Great Summer Reads: Open Admissions
The pace of academic life has picked up significantly in recent years. According to a 2024 survey conducted by The Chronicle of Higher Education , faculty across America have been experiencing increased workloads, higher levels of stress, and declining levels of job satisfaction since the COVID-19 pandemic. Our current poli-crisis consists of multiple intersecting crises: large-scale disinvestment in higher education; the growing corporatization of academia, with its attendant income disparities and widespread precarity; pervasive threats to academic freedom; and, most recently, the unchecked incursion of generative AI into student learning.
In this difficult moment, a remarkable book, Open Admissions: The Poetics and Pedagogy of Toni Cade Bambara, June Jordan, Audre Lorde, and Adrienne Rich in the Era of Free College (2024), offers an alternative vision of the modern university as a space of creative synergy and social transformation. The volume focuses on the pedagogical work of four celebrated American writers who taught in the tuition-free SEEK (Search for Education, Elevation and Knowledge) program at CUNY (City University of New York) in the late 1960s and early 70s. Author Danika Savonick gives readers a rare glimpse of her writer-educators' pedagogical artifacts (course outlines, assignments, reflection prompts, notes, journal entries, anthologies of student work, etc.) and uses this archive to demonstrate continuity between their academic teaching, their published work, and their civil rights activism.

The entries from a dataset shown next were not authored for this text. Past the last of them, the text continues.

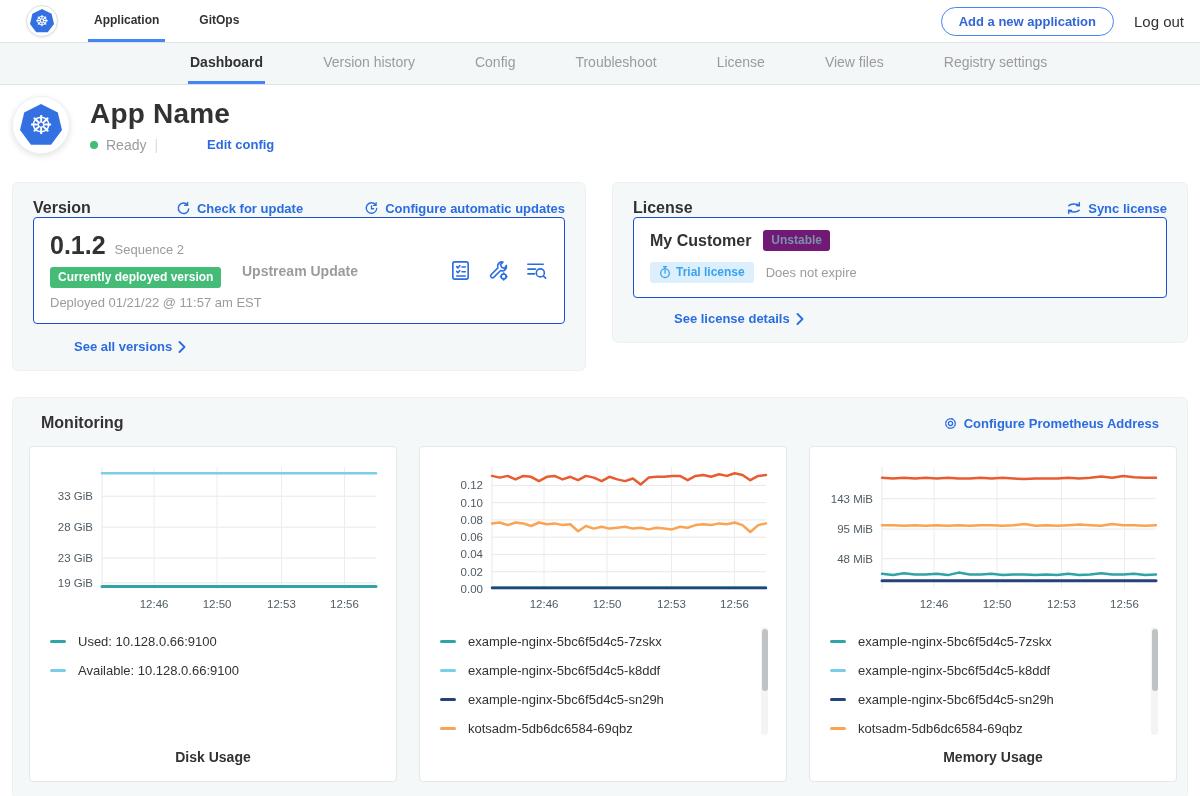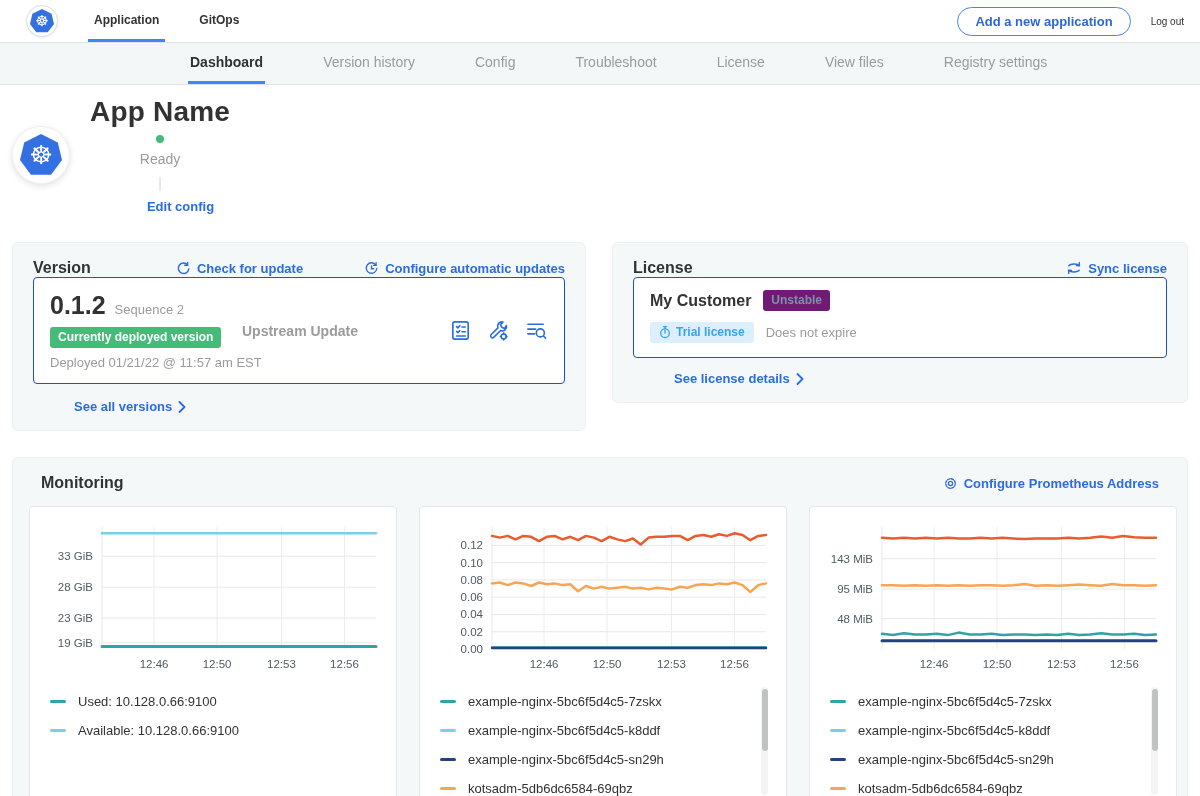--- a/index.html
+++ b/index.html
@@ -44,7 +44,7 @@
     display: flex; align-items: center; cursor: pointer;
     font-family: inherit;
   }
-  .logout { font-size: 10px; color: #323232; cursor: pointer; }
+  .logout { font-size: 15px; color: #323232; cursor: pointer; }
 
   
   .subnav {

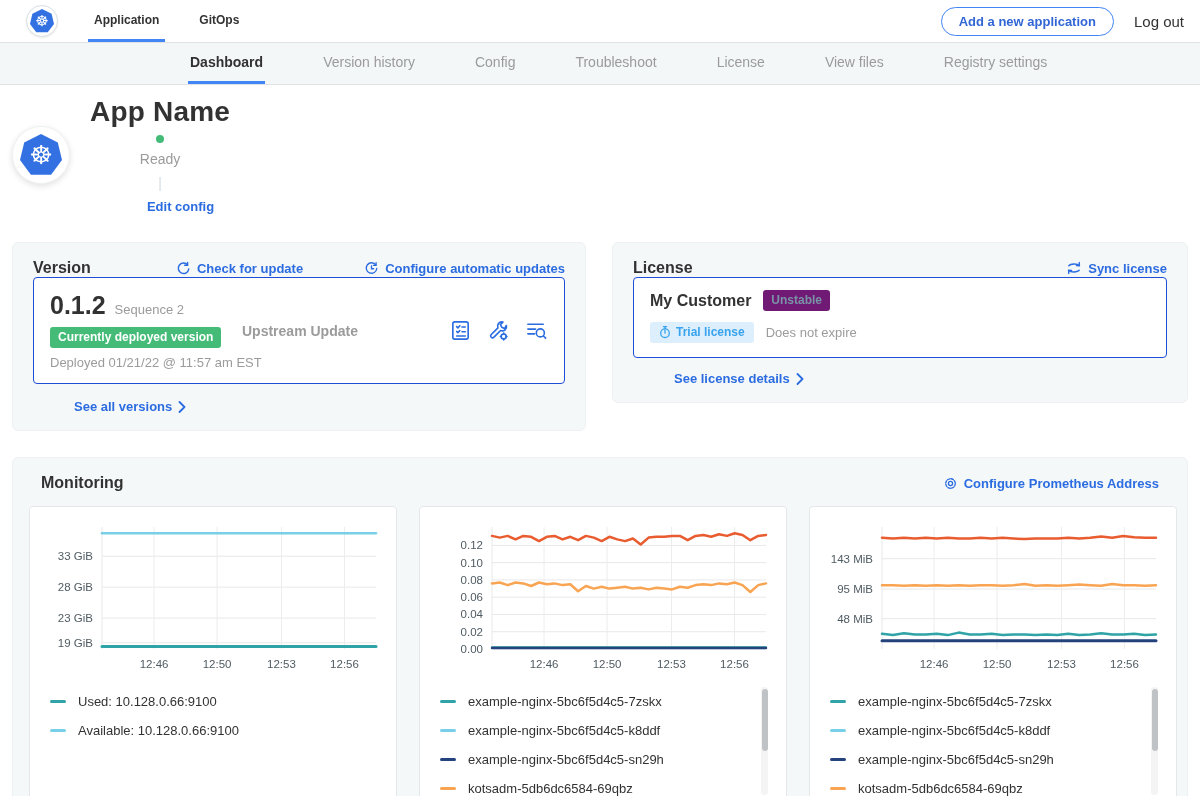--- a/index.html
+++ b/index.html
@@ -66,7 +66,7 @@
   }
   .app-avatar .k8s-hept { width: 42px; height: 42px; font-size: 26px; }
   .app-title { font-size: 28px; font-weight: 700; letter-spacing: .2px; }
-  .app-status-row { display: flex; align-items: center; gap: 8px; margin-top: 7px; flex-direction: column; }
+  .app-status-row { display: flex; align-items: center; gap: 8px; margin-top: 7px; }
   .status-dot { width: 8px; height: 8px; border-radius: 50%; background: #44bb77; }
   .status-text { color: #9b9b9b; font-size: 14px; }
   .vdivider { color: #d5dde2; font-size: 14px; }

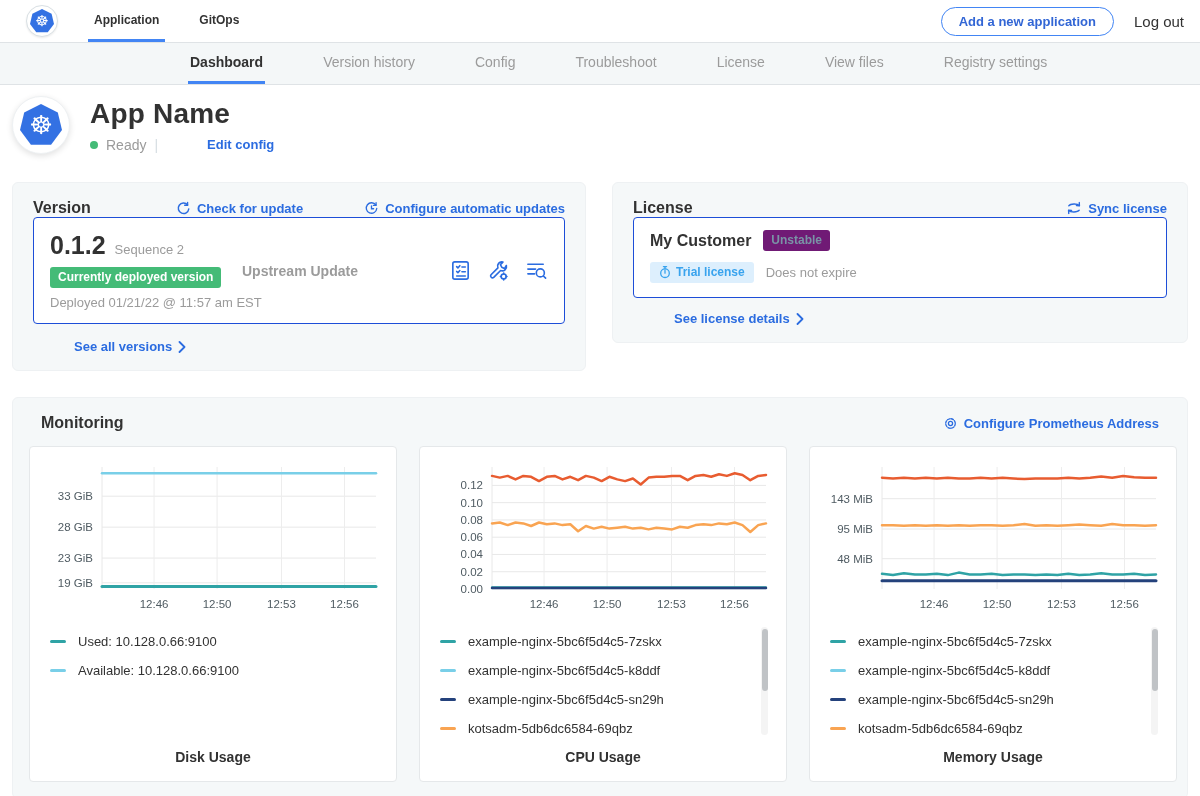--- a/index.html
+++ b/index.html
@@ -405,7 +405,6 @@
             <div class="legend-thumb"></div>
           </div>
         </div>
-      <div class="chart-title">CPU Usage</div>
     </div>
     <div class="chart-card">
       <svg class="chart-plot" width="342" height="158">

The lesson here is that our lives as teachers need not happen in isolation from our lives as researchers and citizens. In Open Admissions , the academic classroom and the world outside the classroom permeate one another; students learn from their teachers while teachers learn from their students in a reciprocal process of intellectual and creative exploration that values not only scholarly knowledge but also lived experience. In addition to this central lesson, Savonick’s book offers a number of insights into the practice of teaching that feel particularly resonant in our current moment:
- Teaching is hard work: even visionary teachers struggle with engaging students in meaningful learning beyond the transactional logic of academic institutions.

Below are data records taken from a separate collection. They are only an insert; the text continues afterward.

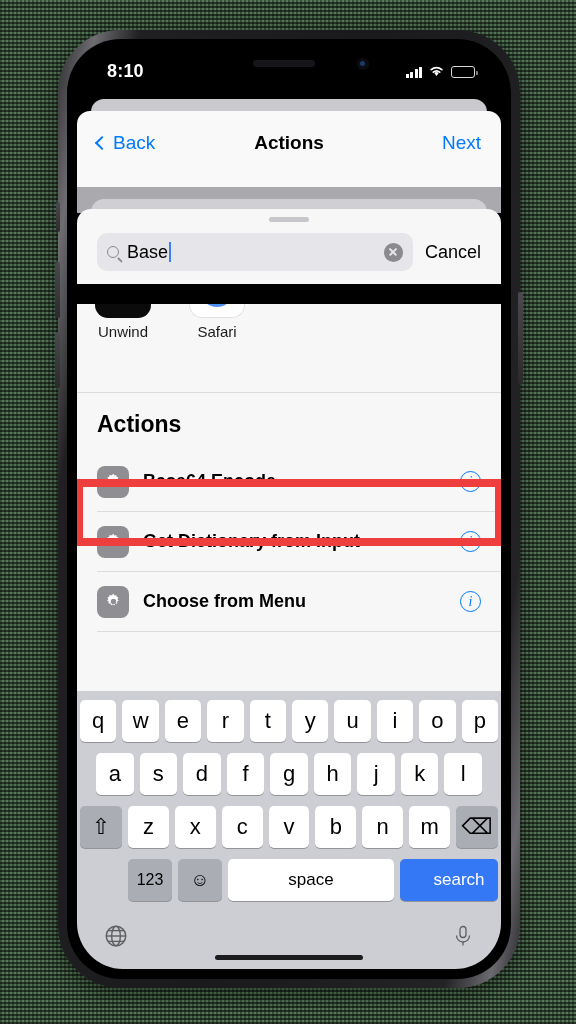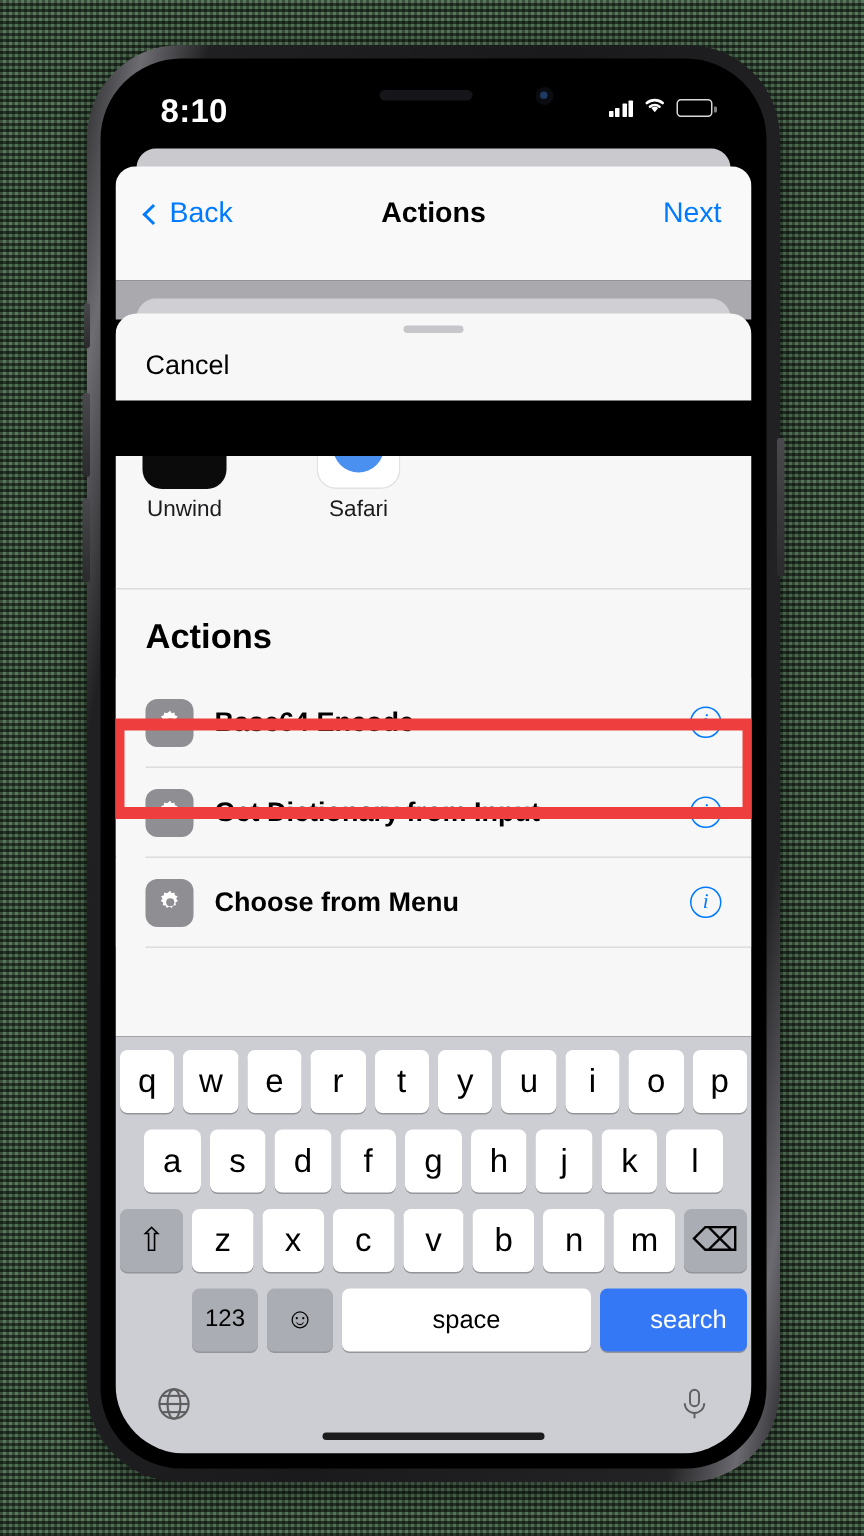--- a/index.html
+++ b/index.html
@@ -102,7 +102,7 @@
   .status-time {
     position: absolute;
     left: 30px; top: 12px;
-    font-size: 22px;
+    font-size: 18px;
     font-weight: bold;
     letter-spacing: .2px;
   }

- One of the greatest challenges in teaching is getting students to connect what they are learning in our classes to their own lives—and to their own power to make change. Savonick shows Bambara, Jordan, Lorde and Rich patiently cultivating an "activist consciousness: an awareness of their [students’] ability to address injustice" in their students through the thoughtful design of course assignments, through their own community engagement, and through active participation in student-led social action.
- Unconventional assignments like reflective journaling can inspire what Savonick calls “a kind of radical openness toward the materials—a willingness to be changed by what they were learning”. These types of assignments challenge students “to try and unlearn established attitudes and see things differently than they did just six hours earlier" with the goal of producing more thoughtful, engaged, and empowered learners.
- Teaching is inevitably unpredictable: “teachers are not fully in charge of what, or how much, a student learns, just as an author never has the final word about how their poem will be interpreted.” Savonick quotes Audre Lorde’s powerful description of the learning process as “something you can incite, literally incite, like a riot. And then, just possibly, hopefully it goes home or on.” In this sense, teaching is a future-facing endeavor, premised on the hope (but not certainty) that what we teach will eventually click for our students: if not now then some days or months or years later. "And in that unknowability of the future,” Savonick concludes, “lay the possibility of something different, perhaps even a more livable world than the present."
The many innovative pedagogical experiments featured in Open Admissions—student-led courses, collaborative public projects, student-faculty publications—remind us that academic teaching can be an integral part of our intellectual and creative lives, and that we need to continue advocating for institutional structures that protect and support these transformative synergies.